I was thinking about this the other day and I wonder if there is a flight simulator game that has realistic air resistance. Meaning that when you pull up/down with the aircraft there isn't a invisible force that pushes it up or down but the actual flaps on the plane are causing it to. That even the shape of the plane has to be correct for it to fly evenly.
Or has such a thing not yet been created?
not gonna happen, way too complex
get to work op
Well there was this one sandbox construction game where you build shit with little square panels and there was an option for toggling air resistance and it worked pretty well but I forgot the name of it, I think the developers were Japanese.
Didn't x plane had this?
Or was it just in a dream of mine.
That's pretty much what x-plane does.
[editline]22nd June 2012[/editline]
Shape I am not entirely sure about, but I think that can be included in the simulation too.

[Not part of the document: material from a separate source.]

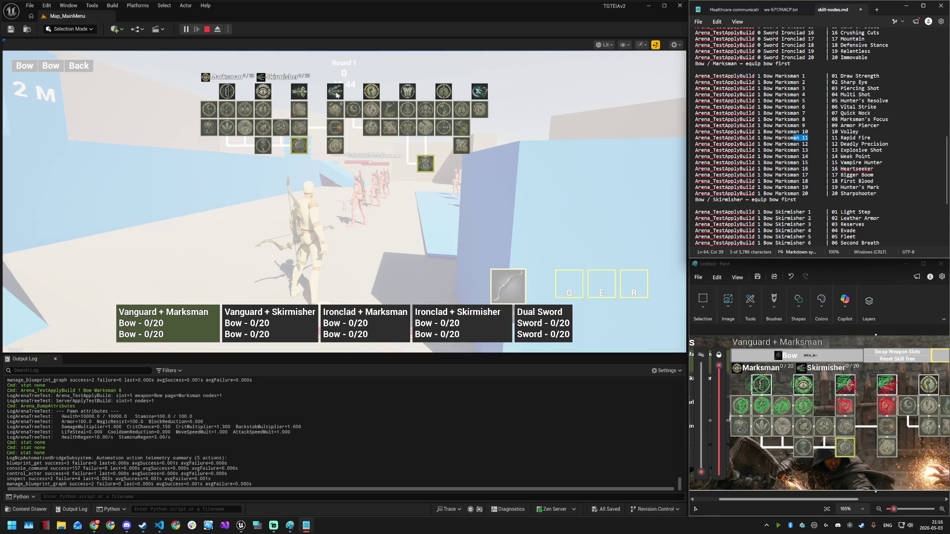
mouse_move(337, 109)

I think X-plane has this. I dunno though, I play FSX.
Wasn't there a GMod stool that attempted to emulate drag and lift?
[QUOTE=nox;36437037]Well there was this one sandbox construction game where you build shit with little square panels and there was an option for toggling air resistance and it worked pretty well but I forgot the name of it, I think the developers were Japanese.[/QUOTE]
RigidChips.
I'm fairly certain Kerbal Space Program has realistic air resistance. It would explain why all my lopsided aeronautical abominations always crash and burn.
Not that hard. Depends on how true to life you want it.

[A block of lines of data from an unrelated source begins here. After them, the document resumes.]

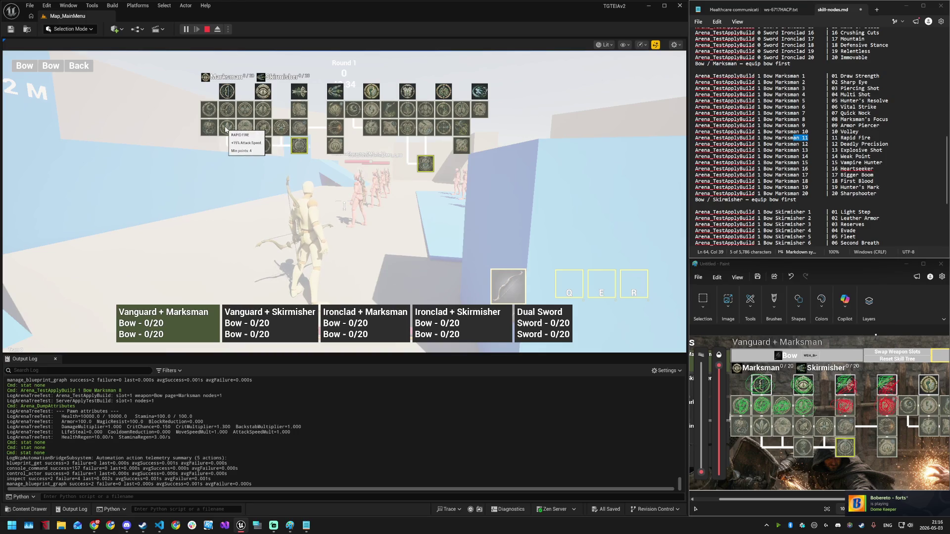
key(shift+Left)
key(shift+Left)
key(shift+Left)
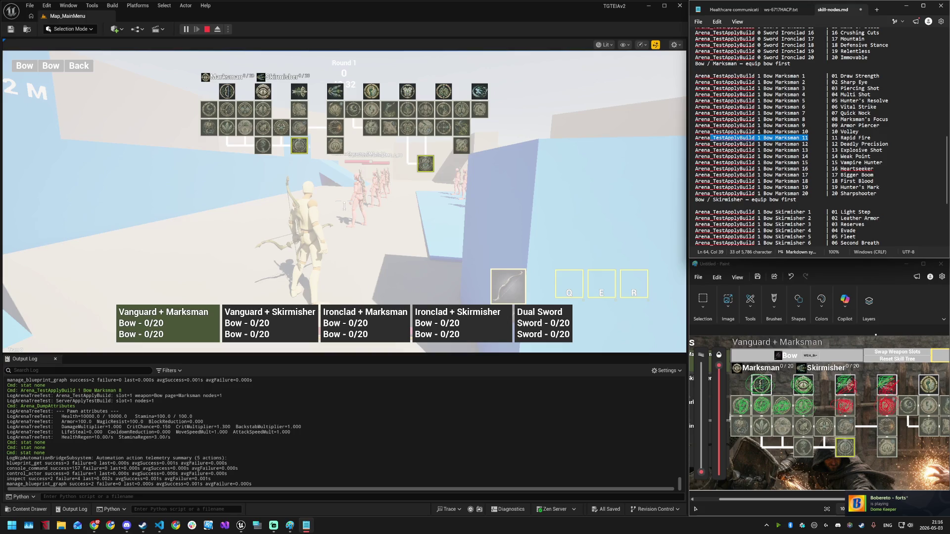
key(ctrl+c)
click(364, 224)
key(grave)
key(ctrl+v)
key(Return)
- Dump attributes to confirm attack speed 1.150, then fire arrows at the target dummies
key(grave)
key(Up)
key(Up)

Easiest way would be to simply have a force opposite of movement direction that increases with speed, obviously it's not perfectly realistic though.
As for the flaps and wings actually giving lift because they are "pushing" against something, you can fake that, but if you want it properly simulated the only way would be to give the air gas physics, which, on scales like flight simulators, would be nigh impossible to render in realtime.
I don't think any game has air physics that work properly, most games just simulate something similar on the object.